Work Programme (Wales)

Part of the debate – in Westminster Hall at 3:59 pm on 1st May 2014.

Alert me about debates like this

Photo of Jessica Morden Jessica Morden Labour, Newport East 3:59 pm, 1st May 2014

As hon. Members have said, evidence to the Welsh Affairs Committee on the Work programme highlighted that it is clearly underperforming in Wales. The first figures show that just one in nine or 10.8% of those going on to the programme obtain sustainable employment. In their response, the Government said that the figures were from June 2013 and that it was too early to judge the newer entrants—those who had been on the programme for between three and six months.

However, the latest figures show that, six months on, Wales is still bottom according to the Library and data derived from the Department for Work and Pensions. In December 2013, the UK average was 18.7% and Wales was still behind at 16.7%—the lowest for any area of the country. We know there are particular challenges in Wales, but it would be good to hear from the Minister today what we can do to help with the challenges.

Among other things, the report expressed concern about the two prime providers in Wales. My hon. Friend Nick Smith said that, as of December 2013, Working Links Wales was in the middle of the performance table, and Rehab JobFit was second from the bottom compared with other providers throughout the country. The former Minister, Mr Hoban, said in evidence to the Committee that he would “badger them to improve”, and it would be helpful to know how that is going.

As David T. C. Davies said, our report also highlighted that the programme’s success in helping those with the most severe barriers to employment was yet to be proven. The ambition is worthy, but how successful is the Work programme in that respect and for those who come off it? Will the Minister explain what more is being done with that group, and how the Help to Work scheme will work now that it has been implemented in Wales? I hope that it will help people and not penalise them with an excessive sanction regime if they cannot find work. In particular, it would be helpful to hear what more we can do about lone parents, particularly women. Again, Wales is underperforming on that.

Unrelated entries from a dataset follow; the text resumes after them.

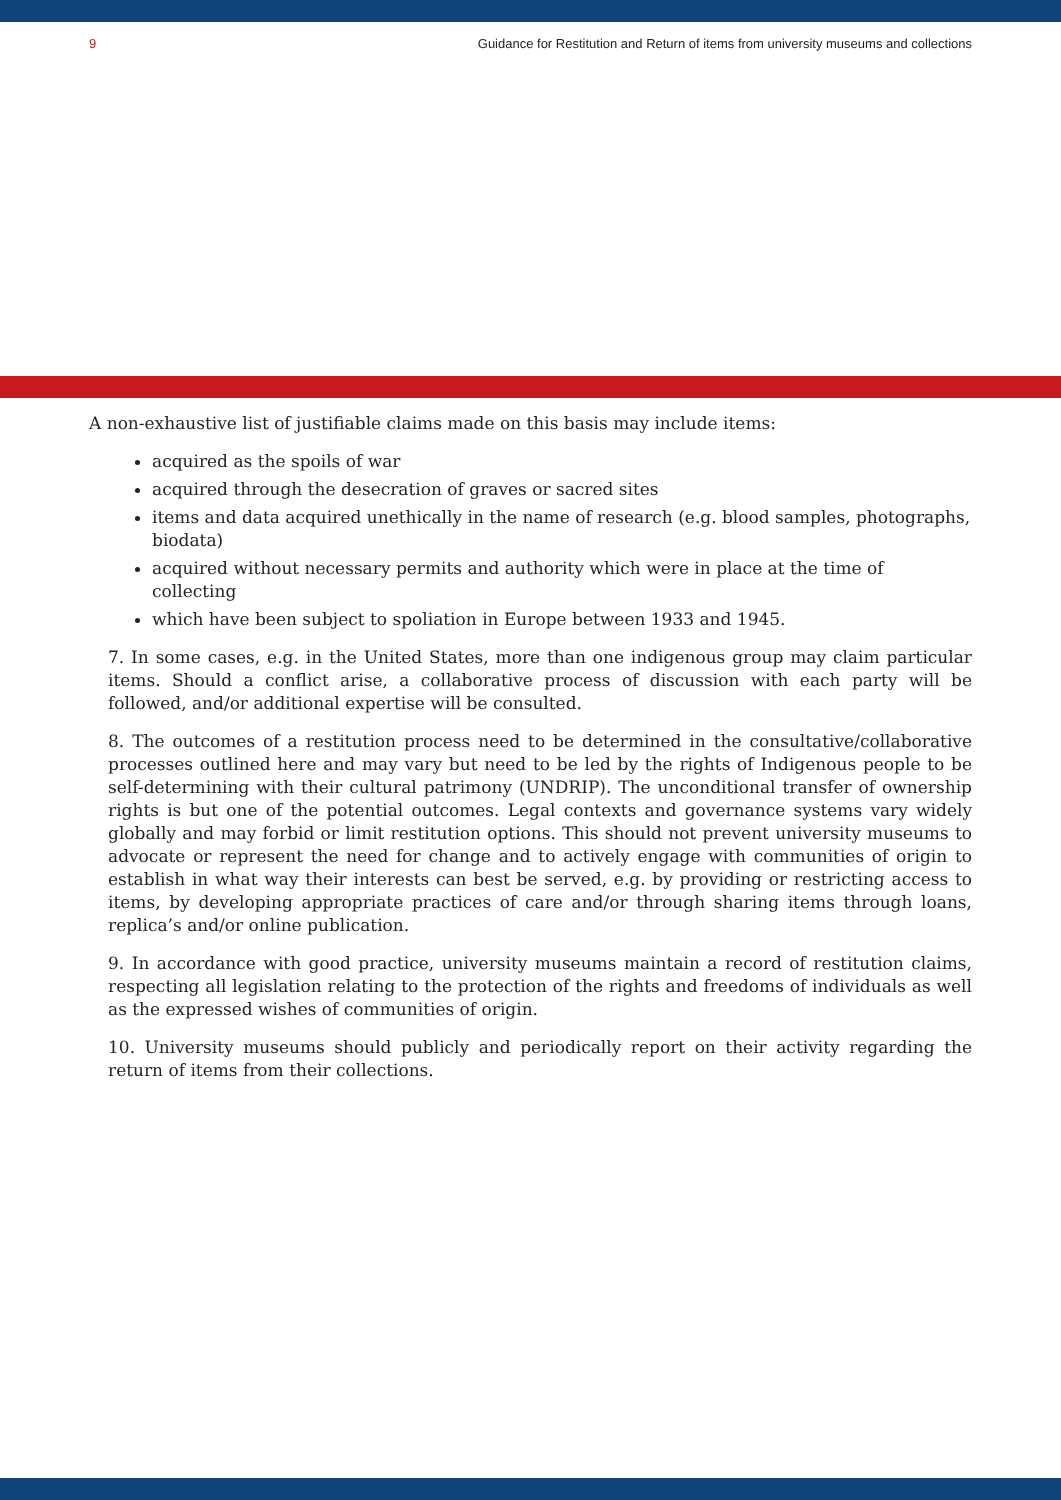9 Guidance for Restitution and Return of items from university museums and collections
A non-exhaustive list of justifiable claims made on this basis may include items:
acquired as the spoils of war
acquired through the desecration of graves or sacred sites
items and data acquired unethically in the name of research (e.g. blood samples, photographs, biodata)
acquired without necessary permits and authority which were in place at the time of collecting
which have been subject to spoliation in Europe between 1933 and 1945.
7. In some cases, e.g. in the United States, more than one indigenous group may claim particular items. Should a conflict arise, a collaborative process of discussion with each party will be followed, and/or additional expertise will be consulted.
8. The outcomes of a restitution process need to be determined in the consultative/collaborative processes outlined here and may vary but need to be led by the rights of Indigenous people to be self-determining with their cultural patrimony (UNDRIP). The unconditional transfer of ownership rights is but one of the potential outcomes. Legal contexts and governance systems vary widely globally and may forbid or limit restitution options. This should not prevent university museums to advocate or represent the need for change and to actively engage with communities of origin to establish in what way their interests can best be served, e.g. by providing or restricting access to items, by developing appropriate practices of care and/or through sharing items through loans, replica’s and/or online publication.
9. In accordance with good practice, university museums maintain a record of restitution claims, respecting all legislation relating to the protection of the rights and freedoms of individuals as well as the expressed wishes of communities of origin.
10. University museums should publicly and periodically report on their activity regarding the return of items from their collections.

On a positive note, some subcontractors out there are doing particularly well. Labour-controlled Newport city council is the subcontractor to Working Links Wales in my area and has one of the best performances in Wales. I have seen its work first hand, as has the Under-Secretary of State for Wales, Stephen Crabb; in fact, we both took part in a session with Work programme participants.

It would be worth the Department’s while to look at the fact that a Labour-controlled council is, thankfully, bucking the performance trend. When compared with Wales-wide figures, its performance outcomes are much higher. For example, for jobseeker’s allowance claimants aged 25 and over, the outcome rate for Rehab JobFit and Working Links Wales in year 2 was 16% and 15.5% respectively, but Newport city council’s was 28.3%. For JSA claimants aged between 18 and 24, the rate for Rehab JobFit and Working Links Wales was 26.6% and 24.5% respectively, but Newport city council outperformed that by quite a margin, with 51% of referrals ending with a job outcome. For all payment groups, the council’s outcome rate was 33%, with the Wales-wide figure at around 17%.

I could go on, but I think the message is clear. Newport city council is the best performing Working Links Wales subcontractor in Wales, and it shows that despite all the challenges and the Work programme, jobseekers can be helped back to work by people who know the community, care about it and the people who live within it, and have the determination to deliver for them.

It is also worth looking at Jobs Growth Wales. According to the Welsh Government, its success rate so far is 40% in employment and 20% in apprenticeships after completing the programme. In Newport, 620 job opportunities have been created and 546 of them were filled. That is a success rate of about 88%.

We all want to help people back to work. The Work programme in Wales has not had the best start and the Committee’s report reflects that. It would be helpful to have from the Minister an update on where we are and how we can help to make it work as it is being rolled out.